### EXERCISE INSTRUCTIONS
Take the lines from the beginning of the material through the line containing "2: (278, 423, 0.50)" and retype them exactly, leaving the pictures out.

### AVAILABLE DATA

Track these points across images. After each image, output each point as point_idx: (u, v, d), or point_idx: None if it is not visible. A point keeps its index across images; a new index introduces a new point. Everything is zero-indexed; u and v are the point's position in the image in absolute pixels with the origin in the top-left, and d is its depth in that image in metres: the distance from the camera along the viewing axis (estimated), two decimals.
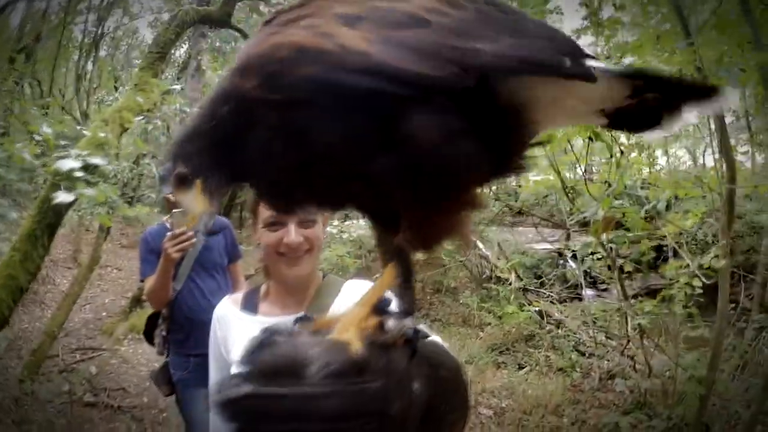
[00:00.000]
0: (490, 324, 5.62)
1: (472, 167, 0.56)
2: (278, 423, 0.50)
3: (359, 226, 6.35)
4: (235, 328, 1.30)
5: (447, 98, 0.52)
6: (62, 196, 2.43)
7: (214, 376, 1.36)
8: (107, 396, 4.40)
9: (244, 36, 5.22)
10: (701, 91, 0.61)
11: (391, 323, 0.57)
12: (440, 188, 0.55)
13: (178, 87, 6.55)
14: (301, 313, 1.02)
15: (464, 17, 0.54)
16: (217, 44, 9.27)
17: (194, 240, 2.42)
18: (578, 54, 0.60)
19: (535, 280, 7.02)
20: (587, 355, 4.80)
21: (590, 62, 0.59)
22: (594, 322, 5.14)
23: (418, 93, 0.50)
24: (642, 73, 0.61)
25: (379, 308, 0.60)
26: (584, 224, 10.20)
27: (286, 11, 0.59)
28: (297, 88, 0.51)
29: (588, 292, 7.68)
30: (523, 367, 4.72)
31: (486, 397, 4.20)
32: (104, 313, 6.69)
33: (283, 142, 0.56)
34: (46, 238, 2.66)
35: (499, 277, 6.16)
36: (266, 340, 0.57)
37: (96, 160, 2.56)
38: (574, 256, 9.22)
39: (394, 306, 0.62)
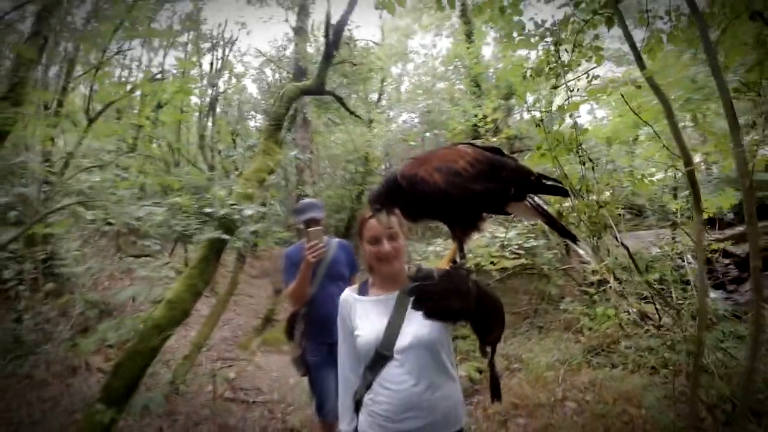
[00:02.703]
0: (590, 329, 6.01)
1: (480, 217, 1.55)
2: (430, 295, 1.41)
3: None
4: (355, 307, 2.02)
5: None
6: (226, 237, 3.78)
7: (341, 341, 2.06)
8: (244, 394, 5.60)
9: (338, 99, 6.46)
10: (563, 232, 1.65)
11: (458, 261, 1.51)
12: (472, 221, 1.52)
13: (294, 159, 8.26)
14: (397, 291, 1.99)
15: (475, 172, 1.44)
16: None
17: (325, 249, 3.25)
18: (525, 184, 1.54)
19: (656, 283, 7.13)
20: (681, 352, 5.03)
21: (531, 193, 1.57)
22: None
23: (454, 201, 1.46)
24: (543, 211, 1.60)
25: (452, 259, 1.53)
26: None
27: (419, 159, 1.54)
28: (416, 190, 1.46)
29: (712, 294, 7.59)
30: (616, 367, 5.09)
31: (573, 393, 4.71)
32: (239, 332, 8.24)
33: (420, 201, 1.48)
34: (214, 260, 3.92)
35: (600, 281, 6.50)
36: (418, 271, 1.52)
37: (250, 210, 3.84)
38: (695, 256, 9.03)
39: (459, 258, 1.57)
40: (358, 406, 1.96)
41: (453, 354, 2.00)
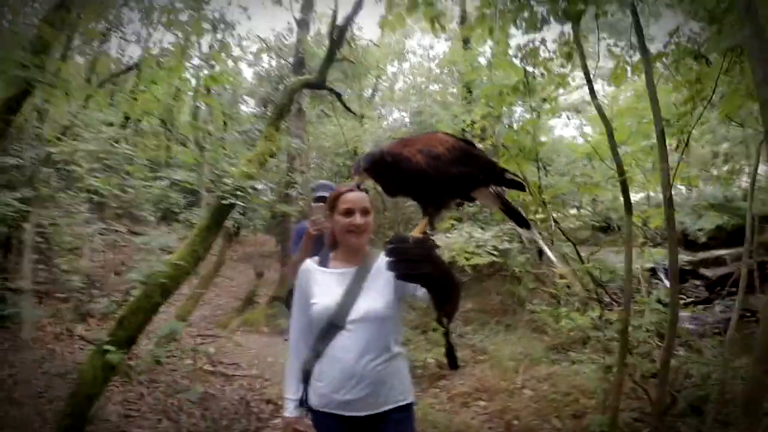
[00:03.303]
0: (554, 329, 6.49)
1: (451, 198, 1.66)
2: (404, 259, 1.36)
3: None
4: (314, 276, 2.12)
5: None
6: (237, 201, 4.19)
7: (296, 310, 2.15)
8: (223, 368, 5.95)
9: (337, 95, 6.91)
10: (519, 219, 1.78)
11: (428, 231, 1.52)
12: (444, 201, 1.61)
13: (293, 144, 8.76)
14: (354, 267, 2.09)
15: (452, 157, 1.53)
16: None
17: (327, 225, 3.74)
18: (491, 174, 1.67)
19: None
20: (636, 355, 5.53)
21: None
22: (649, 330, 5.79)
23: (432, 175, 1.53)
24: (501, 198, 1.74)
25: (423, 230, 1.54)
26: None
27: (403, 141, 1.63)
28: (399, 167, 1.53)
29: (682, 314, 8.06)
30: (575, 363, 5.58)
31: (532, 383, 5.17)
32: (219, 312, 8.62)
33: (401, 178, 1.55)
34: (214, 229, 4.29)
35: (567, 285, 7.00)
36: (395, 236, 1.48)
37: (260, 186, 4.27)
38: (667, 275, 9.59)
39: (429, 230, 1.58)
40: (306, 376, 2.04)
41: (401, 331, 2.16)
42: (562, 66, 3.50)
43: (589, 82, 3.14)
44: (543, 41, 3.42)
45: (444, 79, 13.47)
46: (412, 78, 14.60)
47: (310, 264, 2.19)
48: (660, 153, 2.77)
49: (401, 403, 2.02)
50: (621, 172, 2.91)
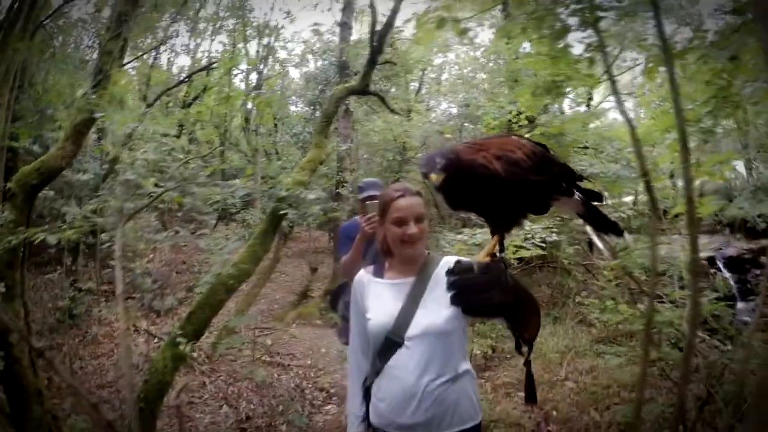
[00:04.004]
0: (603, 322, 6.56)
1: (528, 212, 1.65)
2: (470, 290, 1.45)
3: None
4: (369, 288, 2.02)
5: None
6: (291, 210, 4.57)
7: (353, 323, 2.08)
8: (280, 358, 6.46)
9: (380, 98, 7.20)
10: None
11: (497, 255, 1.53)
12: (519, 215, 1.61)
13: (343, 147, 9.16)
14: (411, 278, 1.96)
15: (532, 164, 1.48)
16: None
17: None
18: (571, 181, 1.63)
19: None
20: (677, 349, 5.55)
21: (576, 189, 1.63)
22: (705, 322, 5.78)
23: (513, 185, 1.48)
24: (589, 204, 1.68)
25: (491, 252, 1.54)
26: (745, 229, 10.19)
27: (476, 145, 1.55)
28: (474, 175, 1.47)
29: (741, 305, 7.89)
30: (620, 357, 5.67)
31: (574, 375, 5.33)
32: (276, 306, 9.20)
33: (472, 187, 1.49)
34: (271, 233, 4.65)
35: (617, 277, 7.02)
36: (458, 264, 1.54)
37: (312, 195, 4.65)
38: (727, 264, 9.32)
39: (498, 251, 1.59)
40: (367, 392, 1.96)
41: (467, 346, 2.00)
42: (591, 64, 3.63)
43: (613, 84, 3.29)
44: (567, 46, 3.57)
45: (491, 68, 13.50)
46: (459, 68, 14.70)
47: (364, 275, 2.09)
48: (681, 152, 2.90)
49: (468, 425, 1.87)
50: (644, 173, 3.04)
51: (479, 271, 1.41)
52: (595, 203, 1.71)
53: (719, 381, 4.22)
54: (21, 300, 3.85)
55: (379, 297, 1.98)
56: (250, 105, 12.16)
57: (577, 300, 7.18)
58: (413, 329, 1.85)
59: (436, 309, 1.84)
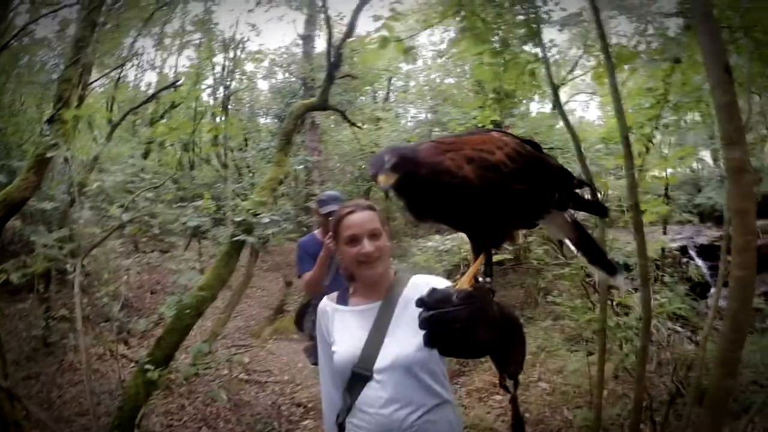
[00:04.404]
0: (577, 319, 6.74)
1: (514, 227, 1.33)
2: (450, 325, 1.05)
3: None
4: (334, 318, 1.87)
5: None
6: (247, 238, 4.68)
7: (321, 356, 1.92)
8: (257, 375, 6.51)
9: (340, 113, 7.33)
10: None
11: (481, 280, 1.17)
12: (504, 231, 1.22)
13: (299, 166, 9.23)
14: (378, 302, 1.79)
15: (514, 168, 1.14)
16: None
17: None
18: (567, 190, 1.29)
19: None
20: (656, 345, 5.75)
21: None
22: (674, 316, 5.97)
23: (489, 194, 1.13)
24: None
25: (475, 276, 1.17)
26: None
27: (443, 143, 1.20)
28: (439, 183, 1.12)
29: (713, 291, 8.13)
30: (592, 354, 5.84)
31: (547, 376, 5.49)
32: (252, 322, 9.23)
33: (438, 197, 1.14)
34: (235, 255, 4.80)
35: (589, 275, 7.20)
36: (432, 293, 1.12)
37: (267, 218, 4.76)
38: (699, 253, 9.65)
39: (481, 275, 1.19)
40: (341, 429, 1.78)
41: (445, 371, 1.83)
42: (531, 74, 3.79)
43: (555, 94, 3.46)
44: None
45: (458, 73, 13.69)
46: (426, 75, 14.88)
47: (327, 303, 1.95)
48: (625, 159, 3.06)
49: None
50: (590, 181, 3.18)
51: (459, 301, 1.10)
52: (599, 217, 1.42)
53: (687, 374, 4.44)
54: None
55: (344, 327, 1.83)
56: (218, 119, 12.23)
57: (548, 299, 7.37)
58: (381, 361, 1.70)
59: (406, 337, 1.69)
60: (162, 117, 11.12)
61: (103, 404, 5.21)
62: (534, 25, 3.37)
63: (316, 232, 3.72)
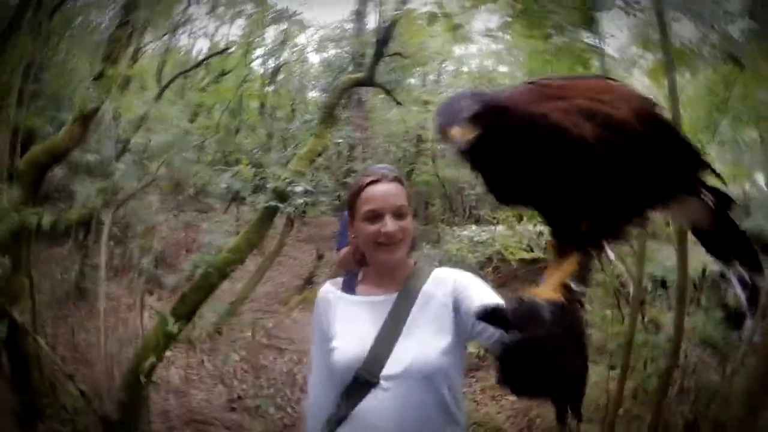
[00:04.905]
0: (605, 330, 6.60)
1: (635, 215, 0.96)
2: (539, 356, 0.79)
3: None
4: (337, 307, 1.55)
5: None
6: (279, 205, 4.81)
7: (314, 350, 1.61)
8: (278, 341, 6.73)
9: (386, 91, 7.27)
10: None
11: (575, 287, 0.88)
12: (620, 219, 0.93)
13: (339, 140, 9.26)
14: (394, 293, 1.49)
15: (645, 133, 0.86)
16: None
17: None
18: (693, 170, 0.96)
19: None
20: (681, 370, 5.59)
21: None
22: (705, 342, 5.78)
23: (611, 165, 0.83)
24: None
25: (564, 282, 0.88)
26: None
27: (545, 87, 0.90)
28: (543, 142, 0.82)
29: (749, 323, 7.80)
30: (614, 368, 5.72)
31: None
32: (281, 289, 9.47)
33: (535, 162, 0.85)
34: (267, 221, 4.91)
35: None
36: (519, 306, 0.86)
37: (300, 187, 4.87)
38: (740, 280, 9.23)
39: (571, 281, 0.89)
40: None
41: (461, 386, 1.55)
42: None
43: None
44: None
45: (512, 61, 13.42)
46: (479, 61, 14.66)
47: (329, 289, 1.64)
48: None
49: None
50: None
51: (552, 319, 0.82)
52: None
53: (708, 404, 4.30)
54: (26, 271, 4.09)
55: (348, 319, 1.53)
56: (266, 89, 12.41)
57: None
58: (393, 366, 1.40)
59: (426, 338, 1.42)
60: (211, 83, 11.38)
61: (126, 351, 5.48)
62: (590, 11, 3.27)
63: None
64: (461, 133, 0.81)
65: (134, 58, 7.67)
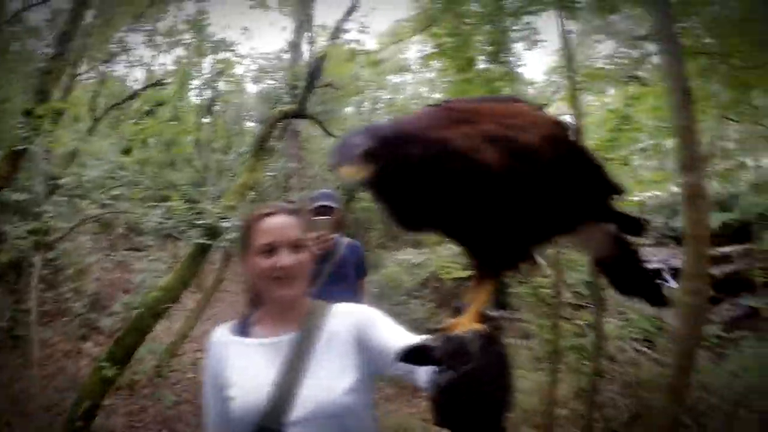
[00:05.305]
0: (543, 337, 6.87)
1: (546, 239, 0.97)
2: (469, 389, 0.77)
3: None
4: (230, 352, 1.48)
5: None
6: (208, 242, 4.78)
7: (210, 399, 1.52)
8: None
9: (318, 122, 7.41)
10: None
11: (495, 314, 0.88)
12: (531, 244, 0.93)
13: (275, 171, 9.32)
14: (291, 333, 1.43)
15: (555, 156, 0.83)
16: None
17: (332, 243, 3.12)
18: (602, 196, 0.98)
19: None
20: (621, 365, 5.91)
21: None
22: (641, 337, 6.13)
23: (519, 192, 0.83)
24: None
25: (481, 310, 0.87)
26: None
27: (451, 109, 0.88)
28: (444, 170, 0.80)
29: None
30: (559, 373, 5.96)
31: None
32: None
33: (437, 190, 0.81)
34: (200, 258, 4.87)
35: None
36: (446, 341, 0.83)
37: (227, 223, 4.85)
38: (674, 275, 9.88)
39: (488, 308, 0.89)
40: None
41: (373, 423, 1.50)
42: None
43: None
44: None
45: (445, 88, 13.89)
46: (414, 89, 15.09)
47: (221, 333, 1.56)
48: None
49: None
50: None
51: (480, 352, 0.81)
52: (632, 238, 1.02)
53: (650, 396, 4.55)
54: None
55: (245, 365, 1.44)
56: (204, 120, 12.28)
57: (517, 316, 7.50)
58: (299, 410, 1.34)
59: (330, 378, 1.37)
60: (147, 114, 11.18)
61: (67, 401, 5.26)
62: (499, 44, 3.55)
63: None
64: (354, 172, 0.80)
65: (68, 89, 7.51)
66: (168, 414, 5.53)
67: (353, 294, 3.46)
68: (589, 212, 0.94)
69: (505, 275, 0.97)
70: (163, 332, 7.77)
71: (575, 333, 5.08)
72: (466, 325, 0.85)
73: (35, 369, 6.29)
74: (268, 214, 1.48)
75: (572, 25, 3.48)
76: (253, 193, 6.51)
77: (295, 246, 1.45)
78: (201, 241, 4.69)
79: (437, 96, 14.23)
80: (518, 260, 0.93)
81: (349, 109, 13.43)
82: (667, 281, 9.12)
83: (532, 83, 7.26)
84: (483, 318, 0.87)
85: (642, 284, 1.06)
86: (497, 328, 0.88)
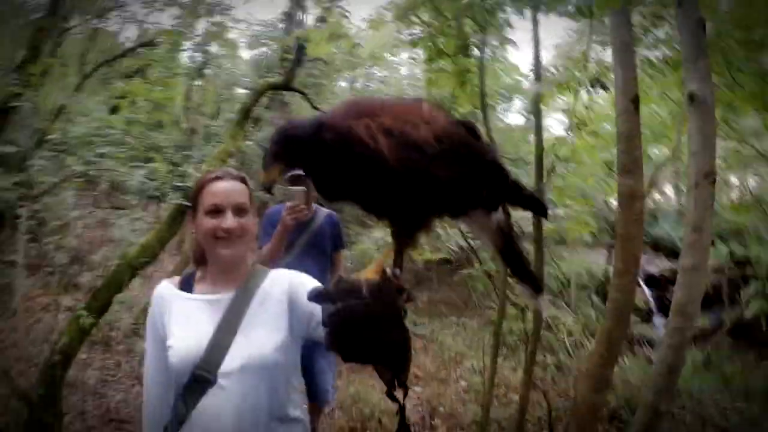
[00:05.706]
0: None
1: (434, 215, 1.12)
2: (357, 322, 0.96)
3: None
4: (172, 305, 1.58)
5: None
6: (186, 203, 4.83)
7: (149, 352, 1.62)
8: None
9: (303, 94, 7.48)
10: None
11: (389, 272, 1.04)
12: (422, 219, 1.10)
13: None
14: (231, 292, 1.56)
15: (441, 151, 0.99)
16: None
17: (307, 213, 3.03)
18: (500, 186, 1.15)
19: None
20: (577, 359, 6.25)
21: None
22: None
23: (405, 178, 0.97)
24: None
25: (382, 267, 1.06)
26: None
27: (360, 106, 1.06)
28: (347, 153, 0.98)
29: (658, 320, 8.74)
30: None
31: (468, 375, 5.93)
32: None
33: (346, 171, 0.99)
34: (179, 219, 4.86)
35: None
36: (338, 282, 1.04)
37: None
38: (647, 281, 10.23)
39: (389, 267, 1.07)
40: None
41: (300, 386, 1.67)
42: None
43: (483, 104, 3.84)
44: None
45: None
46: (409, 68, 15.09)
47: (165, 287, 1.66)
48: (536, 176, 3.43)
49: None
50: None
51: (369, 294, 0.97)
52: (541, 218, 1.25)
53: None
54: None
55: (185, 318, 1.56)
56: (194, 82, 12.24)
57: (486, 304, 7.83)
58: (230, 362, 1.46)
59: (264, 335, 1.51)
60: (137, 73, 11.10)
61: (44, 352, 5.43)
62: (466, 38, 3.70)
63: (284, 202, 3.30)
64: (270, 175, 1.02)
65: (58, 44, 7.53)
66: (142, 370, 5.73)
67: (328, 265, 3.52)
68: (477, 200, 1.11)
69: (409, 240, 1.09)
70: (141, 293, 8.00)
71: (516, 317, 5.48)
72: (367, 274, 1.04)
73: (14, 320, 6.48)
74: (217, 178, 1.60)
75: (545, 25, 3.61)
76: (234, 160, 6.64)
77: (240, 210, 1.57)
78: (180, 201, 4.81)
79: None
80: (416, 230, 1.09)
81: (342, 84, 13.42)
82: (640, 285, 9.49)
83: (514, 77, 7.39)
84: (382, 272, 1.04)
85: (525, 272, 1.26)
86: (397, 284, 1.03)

### RESPONSE
Track these points across images. After each image, output each point as point_idx: (u, v, d), or point_idx: None if it is not visible. A point keeps its index across images; a new index introduces a new point. Everything is zero-indexed; u and v are the point's position in the image in absolute pixels with the origin in the top-left, and d is its depth in that image in metres: the distance from the camera along the viewing axis (estimated), two decimals.
[00:00.000]
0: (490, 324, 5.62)
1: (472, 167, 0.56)
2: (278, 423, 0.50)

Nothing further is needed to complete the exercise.